Chapitre 9 Pourquoi es-tu si triste
J'ai décidé de rester silencieuse. Nicholas, quant à lui, me fixait obstinément.
Dès notre arrivée à la gare routière, j'ai immédiatement sauté dans le bus. Cette fois-ci, il ne m'a pas suivi. J'ai pris un taxi pour rentrer à la rue d'où nous venions, et une fois dans ma voiture, j'ai repris le chemin de ma villa.
J'étais seule dans l'immense villa. Assise sur le canapé à rêvasser, mon esprit semblait rejouer sans fin les mots que Nicholas m'avait dit plus tôt.

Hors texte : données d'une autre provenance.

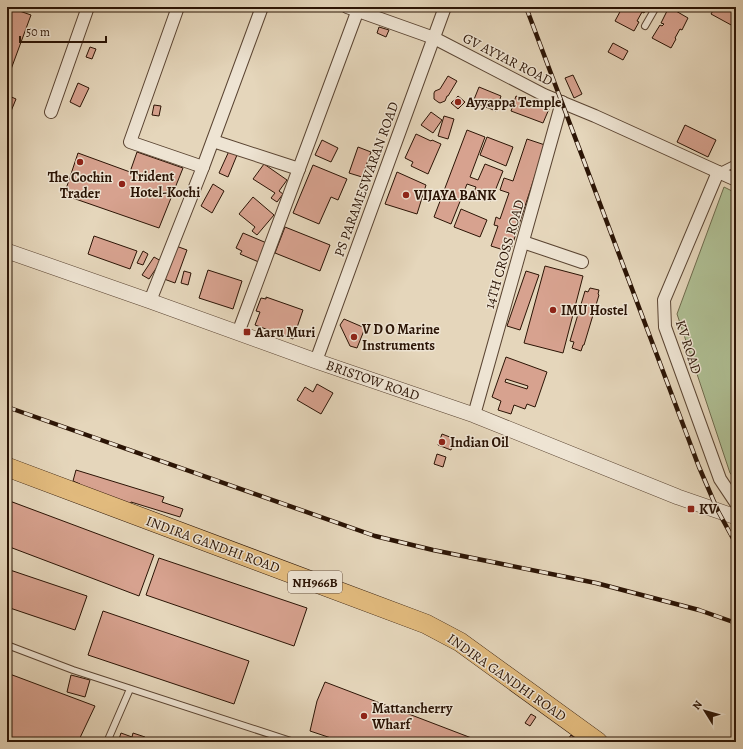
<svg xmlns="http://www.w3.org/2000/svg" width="743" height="749" font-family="Alegreya,serif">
<rect width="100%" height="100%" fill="#e5d6bb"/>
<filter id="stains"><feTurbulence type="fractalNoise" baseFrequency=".005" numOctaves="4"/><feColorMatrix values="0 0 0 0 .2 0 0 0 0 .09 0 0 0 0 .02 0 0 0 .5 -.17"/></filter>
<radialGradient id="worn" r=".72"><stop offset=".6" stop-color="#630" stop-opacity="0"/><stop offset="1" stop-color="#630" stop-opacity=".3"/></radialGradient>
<polygon fill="#afbf94" stroke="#6d6a4c" points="724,187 736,193 736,480 730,473 677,314"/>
<g fill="#d7a28f" stroke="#2b1405" fill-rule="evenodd">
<polygon points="8,7 31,15 10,72 7,70 7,11"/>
<polygon points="626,7 647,7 644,13 642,12 637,21 639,22 634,31 615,21 622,8 625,9"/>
<polygon points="669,7 688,18 682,30 680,29 675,38 676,39 671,48 652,38 660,25 662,26 664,24 661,23"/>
<polygon points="715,7 736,7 736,21 733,26 711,14"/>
<polygon points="379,27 389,30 386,37 377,33"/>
<polygon points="613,43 628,51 623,60 608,52"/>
<polygon points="90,47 96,49 92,59 86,57"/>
<polygon points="573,75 582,94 574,98 565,78"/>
<polygon points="448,76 457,81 448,96 447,96 445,101 440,103 438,102 434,99 434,93 435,91 440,89"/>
<polygon points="78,83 89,88 80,107 70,102"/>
<polygon points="479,87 501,96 496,111 473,102"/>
<polygon points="7,95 16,99 7,121"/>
<polygon points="458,96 465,102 458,109 451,103"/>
<polygon points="516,96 549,109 543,123 511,111"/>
<polygon points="154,105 161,106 159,116 152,115"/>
<polygon points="431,112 442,120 433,133 421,125"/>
<polygon points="444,116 454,119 448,139 438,136"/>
<polygon points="685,125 716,140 708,157 677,142"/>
<polygon points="467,130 485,137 470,177 478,180 485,164 503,171 491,201 473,194 476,187 467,184 451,224 434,217"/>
<polygon points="416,134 431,141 432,140 441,144 428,174 411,166 413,162 405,158"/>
<polygon points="487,137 513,147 506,166 480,155"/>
<polygon points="527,139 545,145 510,252 491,246 498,226 494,225 496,217 500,219 509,193 500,190 504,178 513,181"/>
<polygon points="322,140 338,148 331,162 315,155"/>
<polygon points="358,147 371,152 362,177 349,173"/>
<polygon points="229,151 237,155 228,177 219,173"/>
<polygon points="137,152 183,168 159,228 64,195 78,153 130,172"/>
<polygon points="264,164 287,180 279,191 283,194 277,202 271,198 275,193 253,179"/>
<polygon points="313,165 347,179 338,200 331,197 319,224 293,213"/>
<polygon points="397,172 426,185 417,214 385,204"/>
<polygon points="213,184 224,191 212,213 201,206"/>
<polygon points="253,197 274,215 257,235 252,231 255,227 239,214"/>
<polygon points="461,209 487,220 480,237 454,227"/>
<polygon points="285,227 330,245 320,271 275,253"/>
<polygon points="243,233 269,244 261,263 240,254 242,251 236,248"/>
<polygon points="94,236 137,251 130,269 88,254"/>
<polygon points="176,246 187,250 175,283 164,279"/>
<polygon points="143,251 148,254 143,265 137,263"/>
<polygon points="154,257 161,261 149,279 142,275"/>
<polygon points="545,266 583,276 563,353 524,343"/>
<polygon points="208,270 242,281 233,309 199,298"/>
<polygon points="184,271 191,273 188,285 181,283"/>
<polygon points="526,271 539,275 520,330 507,326"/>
<polygon points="590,288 599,290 598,294 599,295 584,345 583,345 581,351 572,348 574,342 570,341 585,291 588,292"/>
<polygon points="266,297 303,310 293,339 255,325 260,312 256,311 261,298 266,299"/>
<polygon points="344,319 365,328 357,348 350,346 340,325"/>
<path d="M 506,357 L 547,372 L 535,407 L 527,404 L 525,409 L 514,405 L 511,414 L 498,410 L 501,401 L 492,397 ZM 506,379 L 528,386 L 527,389 L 505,382 Z"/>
<polygon points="317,384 333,393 321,414 297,400 305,387 313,392"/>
<polygon points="442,434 455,439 451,450 438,445"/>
<polygon points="437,454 446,457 443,467 434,464"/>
<polygon points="76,470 164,497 162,502 183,509 180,517 131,502 129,509 78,491 80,484 73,481"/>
<polygon points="7,500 154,555 139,596 7,546"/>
<polygon points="159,558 307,608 294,646 146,595"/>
<polygon points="7,569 87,596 75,630 7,607"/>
<polygon points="103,611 249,661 234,704 88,655"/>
<polygon points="7,673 95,706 78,742 7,742"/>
<polygon points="71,675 90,680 85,697 67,692"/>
<polygon points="325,682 482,742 343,742 310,731 317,701"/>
<polygon points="531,714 536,717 530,726 525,723"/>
<polygon points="121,733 132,737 133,733 145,737 144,742 145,742 118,742"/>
<polygon points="571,735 580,742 566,742"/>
</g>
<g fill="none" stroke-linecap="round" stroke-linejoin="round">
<g stroke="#5a4432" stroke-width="8">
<g id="service">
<polyline points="645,26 656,7"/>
<polyline points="718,172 736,163"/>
<polyline points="7,645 73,670 294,742"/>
<polyline points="107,742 130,689"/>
</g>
</g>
<g stroke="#5a4432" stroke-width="14">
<g id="minor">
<polyline points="178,7 130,142 203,167"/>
<polyline points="347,7 434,38 544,95 595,116 736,180"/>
<polyline points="51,112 88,7"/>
<polyline points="213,141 299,169"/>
<polyline points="718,172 664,300 665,327 720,479 736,503"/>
<polyline points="523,242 582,262"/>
<polyline points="150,301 203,167 262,7"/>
<polyline points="238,333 359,7"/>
<polyline points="316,361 445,7"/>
<polyline points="474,415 562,102"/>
</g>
</g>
<g stroke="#5a4432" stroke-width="16">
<polyline id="tertiary" points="7,251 150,301 316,361 474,415 678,497 736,517"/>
</g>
<g stroke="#2b1405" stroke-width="20">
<polyline id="trunk" points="7,467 426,624 460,642 598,742"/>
</g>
<use href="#service" stroke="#eee4d3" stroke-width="6"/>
<use href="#minor" stroke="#eee4d3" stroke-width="12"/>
<use href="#tertiary" stroke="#eee4d3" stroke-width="15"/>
<use href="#trunk" stroke="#e2bb7e" stroke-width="19"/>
<g stroke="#2b1405" stroke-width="4.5">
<g id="rail">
<polyline points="526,7 699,467 718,511 736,544"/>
<polyline points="7,407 375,536 433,550 596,583 699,610 736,623"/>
</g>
</g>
<use href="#rail" stroke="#eee4d3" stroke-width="3" stroke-dasharray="9" stroke-linecap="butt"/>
</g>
<g fill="#8f2418" stroke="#eee4d3" stroke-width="1.5">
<circle cx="458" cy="102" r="4"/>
<circle cx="80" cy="162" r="4"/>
<circle cx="122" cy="184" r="4"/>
<circle cx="406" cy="195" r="4"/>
<circle cx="553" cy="310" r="4"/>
<rect x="243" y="328" width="8" height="8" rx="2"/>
<circle cx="354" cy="337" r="4"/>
<circle cx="442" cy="442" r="4"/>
<rect x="687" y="505" width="8" height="8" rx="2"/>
<circle cx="364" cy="716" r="4"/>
</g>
<g text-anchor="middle" stroke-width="3" stroke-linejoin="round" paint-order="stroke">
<rect fill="#eee4d3" stroke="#665243" stroke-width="1" x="288" y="571" width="54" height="22" rx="3"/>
<g font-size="13" font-weight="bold" fill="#2b1405">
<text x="315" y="587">NH966B</text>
</g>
<g font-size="14" fill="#2b1405" stroke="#eee4d3">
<text transform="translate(508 59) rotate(27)" y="5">GV AYYAR ROAD</text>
<text transform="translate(366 179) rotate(-70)" y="5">PS PARAMESWARAN ROAD</text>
<text transform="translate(504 254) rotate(-74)" y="5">14TH CROSS ROAD</text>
<text transform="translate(689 347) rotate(72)" y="5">KV ROAD</text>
<text transform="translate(373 380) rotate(19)" y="5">BRISTOW ROAD</text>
<text transform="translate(213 544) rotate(20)" y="5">INDIRA GANDHI ROAD</text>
<text transform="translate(507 677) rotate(35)" y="5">INDIRA GANDHI ROAD</text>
</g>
<g font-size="14" font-weight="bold" fill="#2b1405" stroke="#eee4d3" text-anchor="start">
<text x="466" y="107">Ayyappa Temple</text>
<text x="130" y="181">Trident<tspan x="130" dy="16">Hotel-Kochi</tspan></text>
<text x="80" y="182" text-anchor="middle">The Cochin<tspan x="80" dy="16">Trader</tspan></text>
<text x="414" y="200">VIJAYA BANK</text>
<text x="561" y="315">IMU Hostel</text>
<text x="362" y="334">V D O Marine<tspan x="362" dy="16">Instruments</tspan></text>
<text x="255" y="337">Aaru Muri</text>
<text x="450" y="447">Indian Oil</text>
<text x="699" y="514">KV</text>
<text x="372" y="713">Mattancherry<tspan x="372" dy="16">Wharf</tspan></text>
</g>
</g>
<rect width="743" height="749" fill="none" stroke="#e5d6bb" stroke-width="24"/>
<rect x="8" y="8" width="727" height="733" fill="none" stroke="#2b1405" stroke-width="2"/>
<rect x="12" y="12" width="719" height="725" fill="none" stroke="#2b1405"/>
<g transform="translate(705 711) rotate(307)" stroke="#eee4d3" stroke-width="3" paint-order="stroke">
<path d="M0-3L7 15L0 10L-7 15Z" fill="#2b1405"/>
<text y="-6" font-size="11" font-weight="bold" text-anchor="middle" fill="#2b1405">N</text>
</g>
<path d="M20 36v6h86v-6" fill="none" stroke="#2b1405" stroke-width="2"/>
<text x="26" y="36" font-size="12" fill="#2b1405" stroke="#eee4d3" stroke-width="3" paint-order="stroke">50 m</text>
<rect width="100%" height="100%" filter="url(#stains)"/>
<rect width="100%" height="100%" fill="url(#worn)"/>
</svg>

— Je lui dois un mariage, après tout.
En y réfléchissant, il devait effectivement un mariage à Maria.
Il est vrai qu'elle l'avait abandonné il y a trois ans, mais bien sûr, cela allait dans les deux sens. Il l'avait également abandonnée.
Il aurait quand même voulu rompre avec elle même si elle n'avait pas pris les trois millions et quitté Bryxton à l'époque.
Encore une fois, il n'y a pas de bien ou de mal en amour.
Ce mariage extravagant aurait dû revenir à Maria il y a trois ans.
Tout ce qui se passait maintenant était parce que je convoitais quelque chose qui ne m'appartenait pas.
Alors que mes pensées commençaient à vagabonder, j'ai reçu un appel de May Sommer, l'une des rares amies que j'avais.
Elle avait ouvert un salon de thé nommé "Le salon de thé des minous", où des chats se promenaient. Son salon de thé avait toujours été en perte constante. Il n'avait survécu que grâce aux parts que j'avais contribuées pendant des années pour soutenir son entreprise.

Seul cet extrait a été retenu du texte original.